Currency risk is the risk that the fair values of the cash flows of a financial instrument fluctuate due to foreign currency changes. The Group operates in Southeastern Europe and as a result is exposed to currency risk due to changes between the functional currencies and other currencies. The main currencies within the Group are the Euro, the Ron (Romania) and the Lek (Albania).
The primary objective of the Group's and the Company's capital management is to ensure that it maintains a strong credit rating and healthy capital ratio in order to support its business plans and maximize shareholder value.
The Group and the Company manage their capital structure and make adjustments to it, in light of changes in economic conditions. To maintain or adjust the capital structure, the Group and the Company may adjust the dividend payment to shareholders, return capital to shareholders or issue new shares.
An important means of managing capital is the use of the gearing ratio (ratio of net debt to equity) which is monitored at a Group level. Net debt includes interest bearing loans and notes, less cash and cash equivalents and other current financial assets.

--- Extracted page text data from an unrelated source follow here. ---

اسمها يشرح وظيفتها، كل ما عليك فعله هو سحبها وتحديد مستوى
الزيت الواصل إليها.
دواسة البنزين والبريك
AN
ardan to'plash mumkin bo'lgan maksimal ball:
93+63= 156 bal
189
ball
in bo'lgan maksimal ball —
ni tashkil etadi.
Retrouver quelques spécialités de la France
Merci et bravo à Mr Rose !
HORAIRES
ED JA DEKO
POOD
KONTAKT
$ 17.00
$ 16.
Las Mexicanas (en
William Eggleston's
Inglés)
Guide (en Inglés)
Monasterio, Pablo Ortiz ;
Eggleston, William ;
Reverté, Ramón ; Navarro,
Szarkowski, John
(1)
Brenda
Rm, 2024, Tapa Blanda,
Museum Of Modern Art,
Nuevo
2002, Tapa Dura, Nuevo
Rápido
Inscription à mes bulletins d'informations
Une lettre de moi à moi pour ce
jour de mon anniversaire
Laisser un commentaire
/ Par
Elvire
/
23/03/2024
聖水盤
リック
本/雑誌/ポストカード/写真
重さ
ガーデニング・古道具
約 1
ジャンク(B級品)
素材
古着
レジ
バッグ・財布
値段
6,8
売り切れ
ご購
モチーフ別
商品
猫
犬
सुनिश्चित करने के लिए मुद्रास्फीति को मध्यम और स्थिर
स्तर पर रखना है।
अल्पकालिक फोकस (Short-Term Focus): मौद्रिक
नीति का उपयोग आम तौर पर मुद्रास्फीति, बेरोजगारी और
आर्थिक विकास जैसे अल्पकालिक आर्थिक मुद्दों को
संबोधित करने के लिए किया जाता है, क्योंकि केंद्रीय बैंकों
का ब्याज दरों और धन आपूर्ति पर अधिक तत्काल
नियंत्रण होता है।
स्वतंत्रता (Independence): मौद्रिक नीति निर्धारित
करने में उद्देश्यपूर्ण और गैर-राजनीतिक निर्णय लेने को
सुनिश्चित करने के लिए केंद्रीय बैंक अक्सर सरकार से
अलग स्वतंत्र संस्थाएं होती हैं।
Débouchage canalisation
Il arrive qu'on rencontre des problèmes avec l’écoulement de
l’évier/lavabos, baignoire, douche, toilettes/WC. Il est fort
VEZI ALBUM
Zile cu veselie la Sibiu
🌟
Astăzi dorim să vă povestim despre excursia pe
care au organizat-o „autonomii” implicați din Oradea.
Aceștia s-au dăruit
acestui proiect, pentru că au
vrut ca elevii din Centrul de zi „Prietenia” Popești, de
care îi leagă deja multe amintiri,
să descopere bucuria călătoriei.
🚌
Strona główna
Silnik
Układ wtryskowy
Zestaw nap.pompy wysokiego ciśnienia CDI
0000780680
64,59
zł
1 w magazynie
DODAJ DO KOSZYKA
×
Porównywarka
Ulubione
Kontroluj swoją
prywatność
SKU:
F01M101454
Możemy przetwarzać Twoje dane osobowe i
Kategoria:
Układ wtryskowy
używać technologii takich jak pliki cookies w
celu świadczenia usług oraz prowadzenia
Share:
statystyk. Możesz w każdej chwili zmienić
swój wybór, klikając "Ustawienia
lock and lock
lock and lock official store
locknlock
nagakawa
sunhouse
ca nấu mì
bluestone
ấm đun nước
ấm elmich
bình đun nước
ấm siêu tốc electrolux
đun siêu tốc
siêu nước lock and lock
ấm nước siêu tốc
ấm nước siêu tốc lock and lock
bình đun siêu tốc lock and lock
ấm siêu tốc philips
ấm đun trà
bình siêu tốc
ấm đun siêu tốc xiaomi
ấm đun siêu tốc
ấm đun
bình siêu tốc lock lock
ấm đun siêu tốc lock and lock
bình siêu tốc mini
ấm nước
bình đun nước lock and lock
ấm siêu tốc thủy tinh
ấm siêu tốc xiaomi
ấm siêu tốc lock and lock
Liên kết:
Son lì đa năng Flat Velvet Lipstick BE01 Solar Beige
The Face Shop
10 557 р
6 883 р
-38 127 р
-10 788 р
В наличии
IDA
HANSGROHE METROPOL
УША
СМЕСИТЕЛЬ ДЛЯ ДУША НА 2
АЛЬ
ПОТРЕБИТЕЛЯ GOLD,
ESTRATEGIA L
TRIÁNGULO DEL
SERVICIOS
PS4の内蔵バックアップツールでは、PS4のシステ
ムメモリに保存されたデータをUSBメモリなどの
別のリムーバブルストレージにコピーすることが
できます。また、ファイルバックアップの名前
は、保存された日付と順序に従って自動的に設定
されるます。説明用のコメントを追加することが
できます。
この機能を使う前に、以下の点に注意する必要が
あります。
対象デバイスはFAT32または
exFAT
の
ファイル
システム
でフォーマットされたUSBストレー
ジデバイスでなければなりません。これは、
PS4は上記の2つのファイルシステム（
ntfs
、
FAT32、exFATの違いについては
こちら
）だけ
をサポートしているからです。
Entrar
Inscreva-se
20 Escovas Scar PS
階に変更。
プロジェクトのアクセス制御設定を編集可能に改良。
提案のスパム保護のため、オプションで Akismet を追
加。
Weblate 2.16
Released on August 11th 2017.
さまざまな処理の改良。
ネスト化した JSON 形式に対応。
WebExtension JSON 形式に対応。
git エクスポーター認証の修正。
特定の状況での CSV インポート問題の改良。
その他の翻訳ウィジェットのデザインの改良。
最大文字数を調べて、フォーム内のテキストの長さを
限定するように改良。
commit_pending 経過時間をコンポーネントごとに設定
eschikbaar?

The table below shows a decrease in the gearing ratio in 2015 compared to 2014, coming from a decrease in net debt (due to a decrease in borrowings) and an increase in equity (through the profit of the period):
| GROUP | 30/09/2015 | 31/12/2014 |
|---|---|---|
| Borrowings | 2,149.5 | 2,638.5 |
| Cash and cash equivalents | (1,052.3) | (1,509.9) |
| Other current financial assets | (6.7) | (3.7) |
| Net debt | 1,090.5 | 1,124.9 |
| Equity | 2,588.4 | 2,498.4 |
| Gearing ratio | 0.42x | 0.45x |
For reconciliation purposes of the income statement between the first half 2015 and the first nine months 2015, an amount of Euro 4.6 has been reclassified from "Other sundry operating expenses" to "Construction cost network" in the consolidated income statement of the first half of 2015.
There were no significant events after September 30, 2015 that should be disclosed in these financial statements.